I think this can be a great technique.

On the other hand, this is an inversion of the way that CCL has traditionally viewed the world, namely, that Lisp is the thing in control, and everything else is “foreign”. If CCL was changed to be a shared library that could be loaded into a regular app (which would be a very big change), then I could imaging writing UI code in Swift and SwiftUI, and implementing other logic in Lisp.
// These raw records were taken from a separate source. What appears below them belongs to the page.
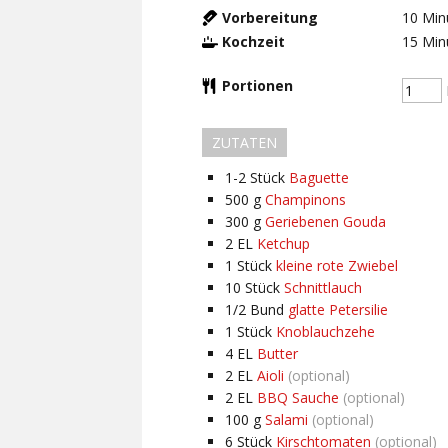
Vorbereitung
10
Min
Kochzeit
15
Min
Portionen
ZUTATEN
1-2
Stück
Baguette
500
g
Champinons
300
g
Geriebenen Gouda
2
EL
Ketchup
1
Stück
kleine rote Zwiebel
10
Stück
Schnittlauch
1/2
Bund
glatte Petersilie
1
Stück
Knoblauchzehe
4
EL
Butter
2
EL
Aioli
(optional)
2
EL
BBQ Sauche
(optional)
100
g
Salami
(optional)
6
Stück
Kirschtomaten
(optional)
One thing that interests me personally is having a Mac-based IDE that provides an environment at about the same level of sophistication as MCL, which in my opinion hit a sweet spot. That implies having a Lisp-aware and Lisp-programmable editor, easy creation of windows and view from lisp, and so forth. This functionality might not expose everything that the platform UI libraries provide. It’s a big job to make a nice Lisp interface to these APIs, and there are just an awful lot of them.

I don’t know what would be involved in creating, say, a SwiftUI view from Lisp and being able to pass that to some Swift function. We can make Lisp functions that can be called by C; maybe we could someday extend that to Swift if that is needed (Swift can easily call C functions already).
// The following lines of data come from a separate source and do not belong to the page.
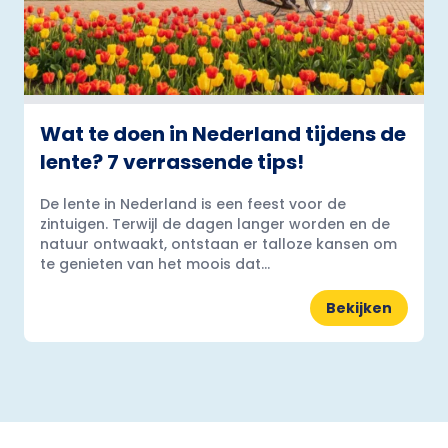
Wat te doen in Nederland tijdens de
lente? 7 verrassende tips!
De lente in Nederland is een feest voor de
zintuigen. Terwijl de dagen langer worden en de
natuur ontwaakt, ontstaan er talloze kansen om
te genieten van het moois dat...
Bekijken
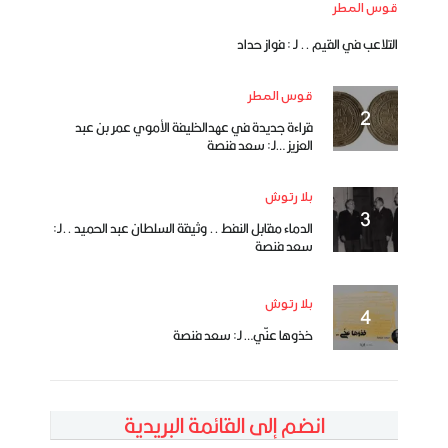
قوس المطر
التلاعب في القيم .. لـ : فواز حداد
قوس المطر
قراءة جديدة في عهدالخليفة الأموي عمر بن عبد
العزيز …لـ: سعد فنصة
بلا رتوش
الدماء مقابل النفط .. وثيقة السلطان عبد الحميد ..لـ:
سعد فنصة
بلا رتوش
خذوها عنّي… لـ: سعد فنصة
انضم إلى القائمة البريدية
Maybe in the future it becomes impractical or impossible to implement a UI in anything other than Swift. I wouldn’t like this, but I don’t get phone calls from Apple asking me what I would like. :-)

In such a case, maybe we have a sort of UI server process implemented in Swift & SwiftUI that communicates with a separate Lisp process via some IPC mechanism (this is the Emacs and Slime approach). Some people think that a web browser could be used in this way.

I like the idea of an in-process development environment, myself. It feels more alive to me, and as I have said before, I’m all about interacting with the computer as if I’m taking to some spirit or genie that resides in the machine. I’d rather talk in person (live, in-process environment) than over the telephone (the connection between Emacs and Slime) or by passing around virtual decks of punched cards (usual edit-compile-debug batch languages like C or Rust).

But this is all getting ahead of myself. I’d first like to get CCL running on ARM64, but I’m really interested in integration with Macintosh platform features too.

My impression is that many CL users and developers are generally happy to use Emacs and Slime, and are not very interested in a Macintosh IDE. (At least that’s my impression of the open source CL users.). Maybe that’s because such people have become very skilled with Emacs and Slime. I think also that there are some people who don’t care for the Macintosh. That’s OK: it’s a big world.

I do believe that it would be good to expose more people to CL, and asking people to learn Emacs and Slime along with CL is a very big request, in my opinion. If a user can easily download and install a double-clickable Mac app and start hacking Lisp, that really reduces the effort required to explore Lisp, and that can only be good.



> 
> John DeSoi, Ph.D.
> 
> 
> 
>> On Dec 31, 2023, at 8:29 AM, Gary Palter <gmpalter4clozure at fastmail.com> wrote:
>> 
>>>> 7.  What is your reading of the tea leaves with regards to the future of ObjC on the Mac platform?  Is it even worth bothering trying to port the ObjC bridge, or should we be thinking about a Swift bridge instead?
>>> 
>>> It seems to me that the Objective-C runtime is going to be around for some time yet. Maybe at some point it will go away, and I can only hope that Apple will provide some other way for non-Apple languages to access UI libraries. Swift doesn’t have a stable ABI as far as I know, so it’s not possible yet to talk about calling Swift directly from CCL (without going through C somehow).
>> 
>> Just for the record, the Swift ABI is stable on macOS starting with Swift 5.
>> 
>> ABI stability on other platforms is still under development.